L’underground italiano nasconde alcune realtà interessanti e meritevoli, che spesso sfuggono all’attenzione e che noi nel nostro piccolo cerchiamo di mettere in luce. È il caso di Veleno, progetto solista del quale si sa poco o niente, attivo da qualche anno e fautore di un black metal acido e cattivo, sporcato da influenze che potremmo definire industrial in senso lato, e finora proposto soltanto in formato digitale (trovate le sue release su bandcamp), secondo i dettami del “do it yourself” del nuovo millennio. Questo “Epistassi” è il secondo ep (il primo si intitola “Dentro, Nella Tempesta” e risale al 2022) e ci presenta una manciata di pezzi dai quali emergono alcune idee degne di nota, a mio parere soprattutto la mescolanza piuttosto ben equilibrata tra un riffing serrato e tagliente, con contorno di screaming demoniaco che si esprime come una sorta di rantolo odioso, e intrusioni di varia natura, che vanno da suoni inquietanti di organo e pianoforte a parti vagamente elettroniche che non nascondono un piglio a tratti quasi “danzereccio”. Il tutto nel quadro di un concept che si tiene abbastanza lontano da alcuni luoghi comuni tipici del black metal e si concentra invece su tematiche più introspettive, che sembrano riguardare la sofferenza e la disperazione individuale in rapporto a esperienze personali.

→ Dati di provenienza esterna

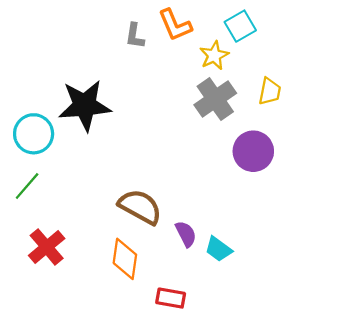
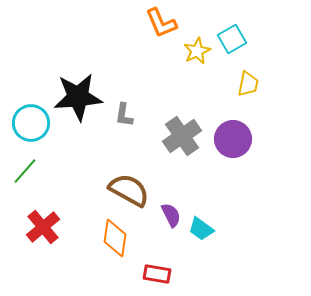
cyan square: (240, 26) -> (232, 39), moved
gray L-shape: (135, 36) -> (124, 115), moved
gray cross: (215, 99) -> (182, 136), moved

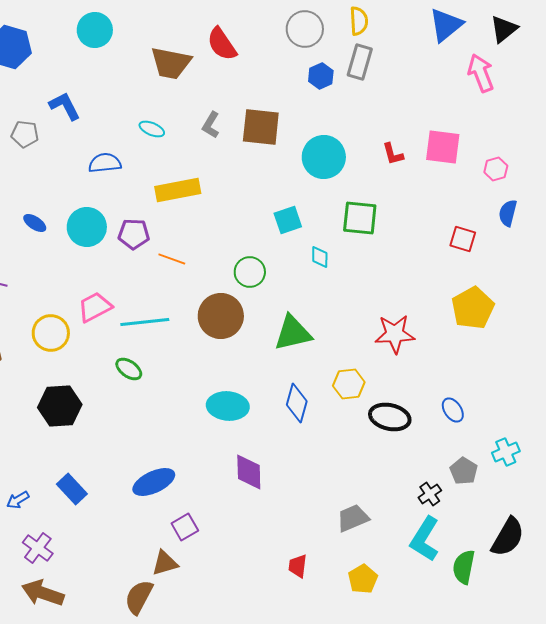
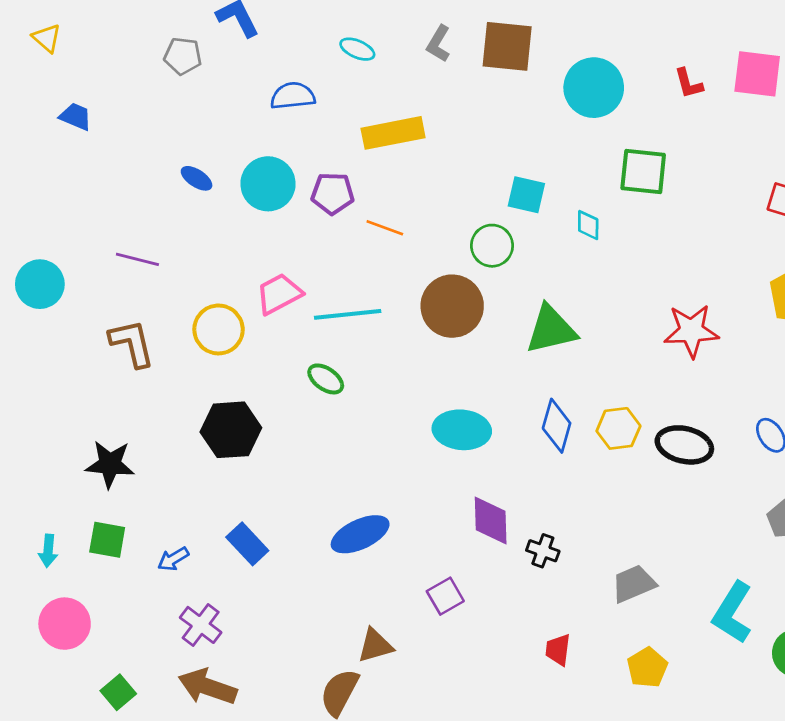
cyan square: (288, 220) -> (526, 195), moved, turned 32
yellow hexagon: (349, 384) -> (618, 428), moved
black cross: (430, 494) -> (543, 551), moved, turned -35
purple square: (185, 527) -> (445, 596), moved

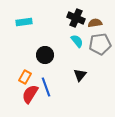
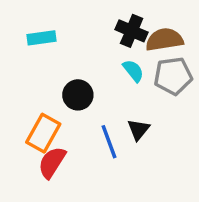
brown semicircle: (95, 23) -> (164, 40), size x1.5
orange rectangle: (25, 77) -> (43, 133), size x1.5
blue line: (46, 87) -> (109, 142), moved

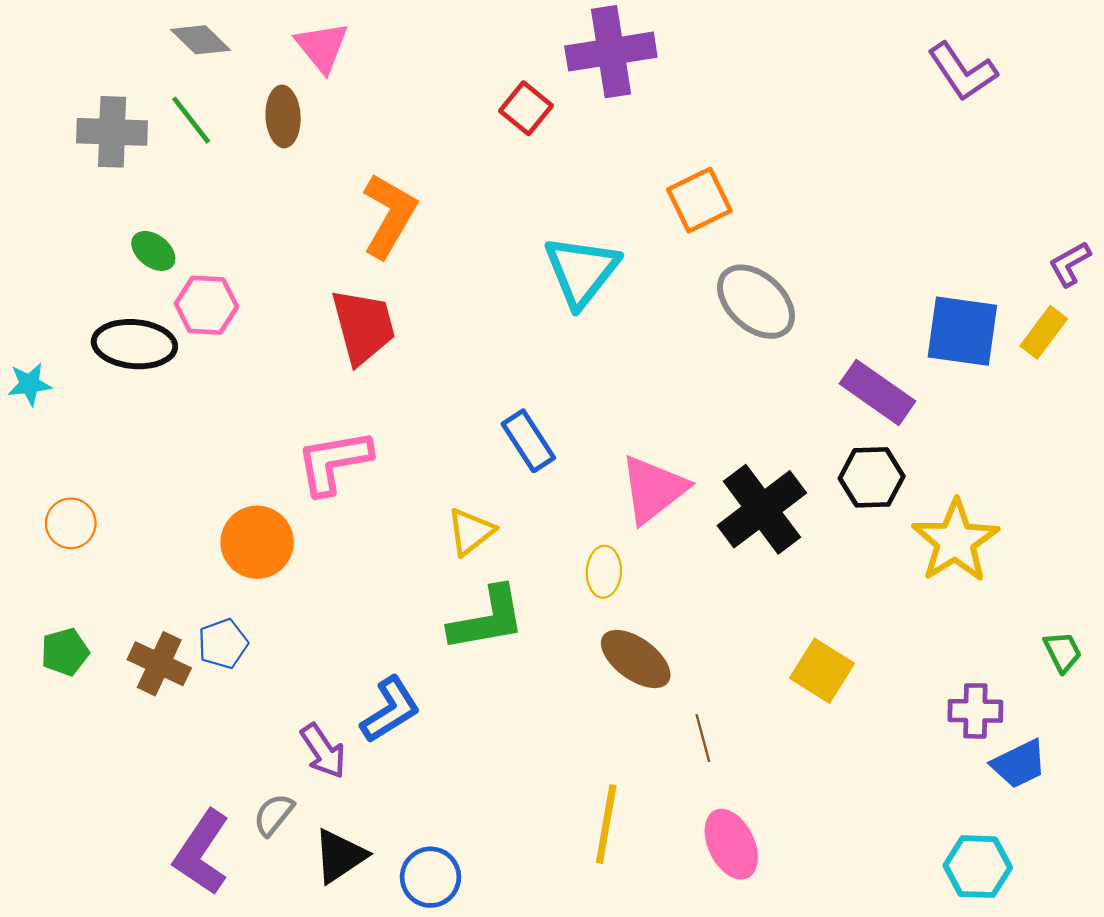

C’è tutto un panorama sotterraneo al quale questo genere di proposta sembra essere legata da un filo rosso e può essere per sommi capi ricondotta, che in Italia ha visto avvicendarsi a livello underground realtà come Impure Domain, 3 e, più di recente, Parasite, lungo un sentiero che arriva ai ben più noti Aborym e, per uscire dai confini nazionali, Mysticum. Ci sono indubbiamente diversi spunti interessanti ma questo “Epistassi” soffre di quello che è il comune limite di molte opere prime, o quasi, così concepite. E mi riferisco alla registrazione decisamente deficitaria e low-fi, che se può essere adatta per un lavoro raw black metal a mio parere non lo è per un disco di questo genere perché ne affossa l’impatto, ne confonde le sfumature e ne limita in generale la fruizione senza farne emergere a dovere l’atmosfera a tratti straniante e robotica, per non parlare del suono della drum machine, in alcuni momenti davvero troppo artefatto e soffocato.
Tutti difetti però tranquillamente superabili, specialmente da orecchie abituate a nefandezze sonore di ogni tipo, e che vi invito a superare dedicando comunque qualche ascolto a questo ep concentrandovi più sul contenuto che sulla forma. Vedremo come si evolverà questo progetto in futuro perché qualche piacevole sorpresa potrebbe riservarla.